Extracted data entries
⟨
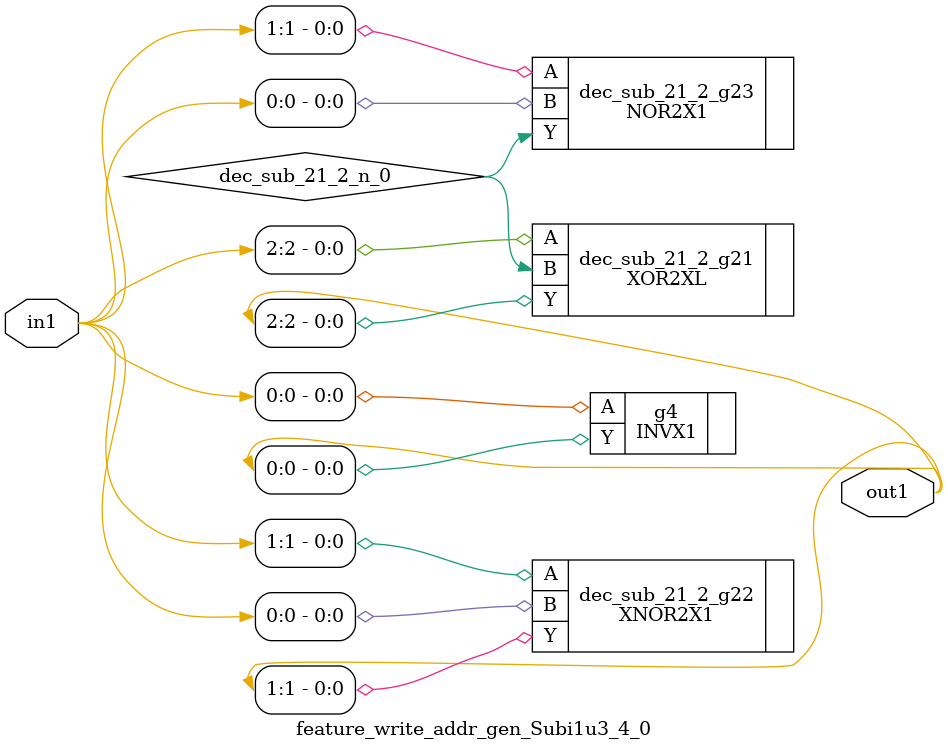
<source format=v>
`timescale 1ps / 1ps


module feature_write_addr_gen_Subi1u3_4_0(in1, out1);
  input [2:0] in1;
  output [2:0] out1;
  wire [2:0] in1;
  wire [2:0] out1;
  wire dec_sub_21_2_n_0;
  INVX1 g4(.A (in1[0]), .Y (out1[0]));
  XOR2XL dec_sub_21_2_g21(.A (in1[2]), .B (dec_sub_21_2_n_0), .Y
       (out1[2]));
  XNOR2X1 dec_sub_21_2_g22(.A (in1[1]), .B (in1[0]), .Y (out1[1]));
  NOR2X1 dec_sub_21_2_g23(.A (in1[1]), .B (in1[0]), .Y
       (dec_sub_21_2_n_0));
endmodule



</source>
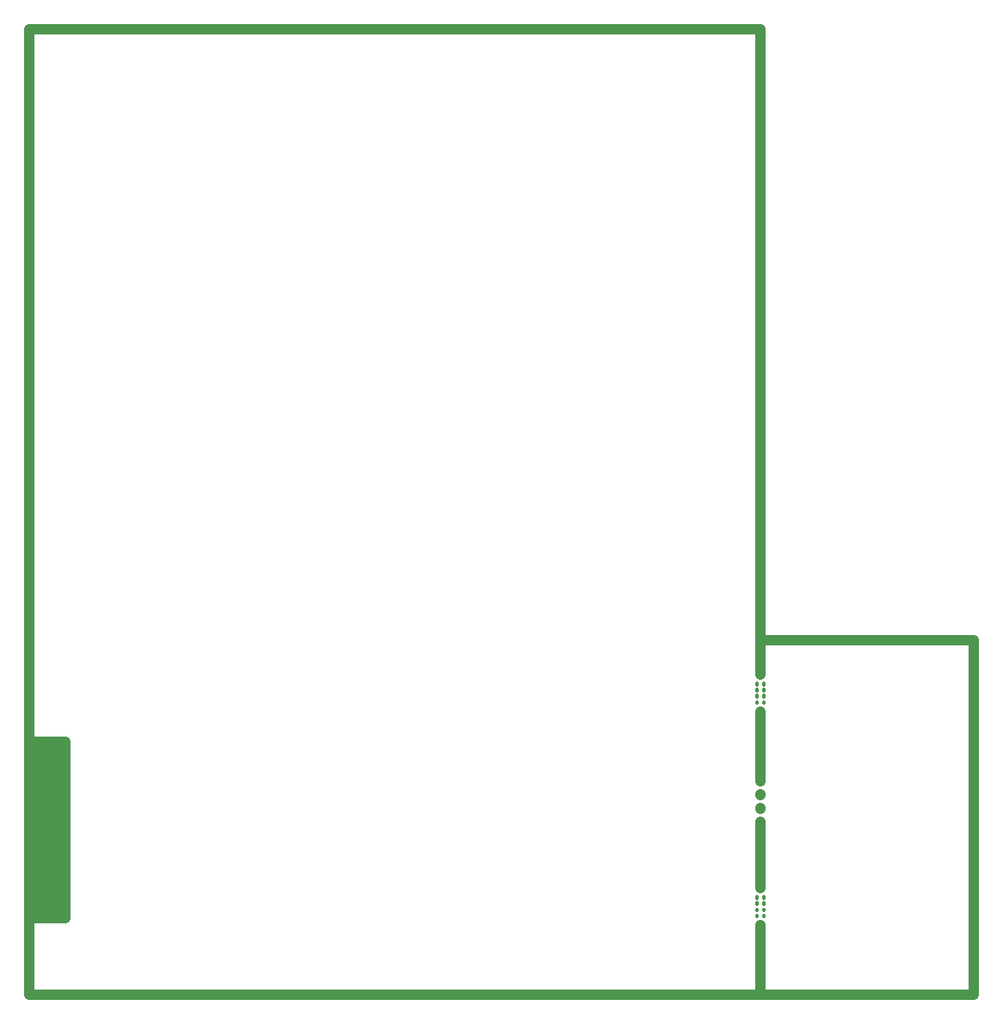
<source format=gko>
G04*
G04 #@! TF.GenerationSoftware,Altium Limited,Altium Designer,22.6.1 (34)*
G04*
G04 Layer_Color=32768*
%FSLAX25Y25*%
%MOIN*%
G70*
G04*
G04 #@! TF.SameCoordinates,8414C9FA-97DA-49A9-B933-D5EF8910B524*
G04*
G04*
G04 #@! TF.FilePolarity,Positive*
G04*
G01*
G75*
%ADD11C,0.01181*%
%ADD181C,0.03937*%
D11*
X280118Y118110D02*
Y118504D01*
Y115748D02*
Y116142D01*
Y113386D02*
Y113779D01*
Y111024D02*
Y111417D01*
X282874Y111024D02*
Y111417D01*
Y113386D02*
Y113779D01*
Y115748D02*
Y116142D01*
Y118110D02*
Y118504D01*
X280118Y28346D02*
Y28740D01*
Y30709D02*
Y31102D01*
Y33071D02*
Y33465D01*
Y35433D02*
Y35827D01*
X282874Y35433D02*
Y35827D01*
Y33071D02*
Y33465D01*
Y30709D02*
Y31102D01*
Y28346D02*
Y28740D01*
D181*
X-1969Y-1969D02*
X352559D01*
X-1969D02*
Y6890D01*
X281496Y122047D02*
Y135433D01*
X281496Y94095D02*
Y107480D01*
Y80709D02*
Y94095D01*
X281496Y52756D02*
Y64961D01*
Y39370D02*
Y52756D01*
X281496Y0D02*
X281496Y24803D01*
X281496Y75394D02*
Y75590D01*
X281496Y70079D02*
Y70276D01*
X281496Y135433D02*
X364173D01*
Y-1969D02*
Y135433D01*
X352559Y-1969D02*
X364173D01*
X-1969Y6890D02*
Y27756D01*
X12008D01*
Y95866D01*
X-1969D02*
X12008D01*
X-1969Y27756D02*
Y95866D01*
X1378Y27953D02*
Y95079D01*
X4331Y95669D02*
X4724D01*
Y28937D02*
Y95669D01*
X7874Y29331D02*
X8465D01*
Y93701D01*
X281496Y133858D02*
Y372047D01*
X-1969Y95866D02*
Y372047D01*
X281496D01*
M02*

</source>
⟩
WHAT TO PRODUCE
Each record should appear again exactly as it stands, with no picture included.

EXERCISE OUTPUT
<source format=v>
`timescale 1ps / 1ps


module feature_write_addr_gen_Subi1u3_4_0(in1, out1);
  input [2:0] in1;
  output [2:0] out1;
  wire [2:0] in1;
  wire [2:0] out1;
  wire dec_sub_21_2_n_0;
  INVX1 g4(.A (in1[0]), .Y (out1[0]));
  XOR2XL dec_sub_21_2_g21(.A (in1[2]), .B (dec_sub_21_2_n_0), .Y
       (out1[2]));
  XNOR2X1 dec_sub_21_2_g22(.A (in1[1]), .B (in1[0]), .Y (out1[1]));
  NOR2X1 dec_sub_21_2_g23(.A (in1[1]), .B (in1[0]), .Y
       (dec_sub_21_2_n_0));
endmodule



</source>
<source format=gko>
G04*
G04 #@! TF.GenerationSoftware,Altium Limited,Altium Designer,22.6.1 (34)*
G04*
G04 Layer_Color=32768*
%FSLAX25Y25*%
%MOIN*%
G70*
G04*
G04 #@! TF.SameCoordinates,8414C9FA-97DA-49A9-B933-D5EF8910B524*
G04*
G04*
G04 #@! TF.FilePolarity,Positive*
G04*
G01*
G75*
%ADD11C,0.01181*%
%ADD181C,0.03937*%
D11*
X280118Y118110D02*
Y118504D01*
Y115748D02*
Y116142D01*
Y113386D02*
Y113779D01*
Y111024D02*
Y111417D01*
X282874Y111024D02*
Y111417D01*
Y113386D02*
Y113779D01*
Y115748D02*
Y116142D01*
Y118110D02*
Y118504D01*
X280118Y28346D02*
Y28740D01*
Y30709D02*
Y31102D01*
Y33071D02*
Y33465D01*
Y35433D02*
Y35827D01*
X282874Y35433D02*
Y35827D01*
Y33071D02*
Y33465D01*
Y30709D02*
Y31102D01*
Y28346D02*
Y28740D01*
D181*
X-1969Y-1969D02*
X352559D01*
X-1969D02*
Y6890D01*
X281496Y122047D02*
Y135433D01*
X281496Y94095D02*
Y107480D01*
Y80709D02*
Y94095D01*
X281496Y52756D02*
Y64961D01*
Y39370D02*
Y52756D01*
X281496Y0D02*
X281496Y24803D01*
X281496Y75394D02*
Y75590D01*
X281496Y70079D02*
Y70276D01*
X281496Y135433D02*
X364173D01*
Y-1969D02*
Y135433D01*
X352559Y-1969D02*
X364173D01*
X-1969Y6890D02*
Y27756D01*
X12008D01*
Y95866D01*
X-1969D02*
X12008D01*
X-1969Y27756D02*
Y95866D01*
X1378Y27953D02*
Y95079D01*
X4331Y95669D02*
X4724D01*
Y28937D02*
Y95669D01*
X7874Y29331D02*
X8465D01*
Y93701D01*
X281496Y133858D02*
Y372047D01*
X-1969Y95866D02*
Y372047D01*
X281496D01*
M02*

</source>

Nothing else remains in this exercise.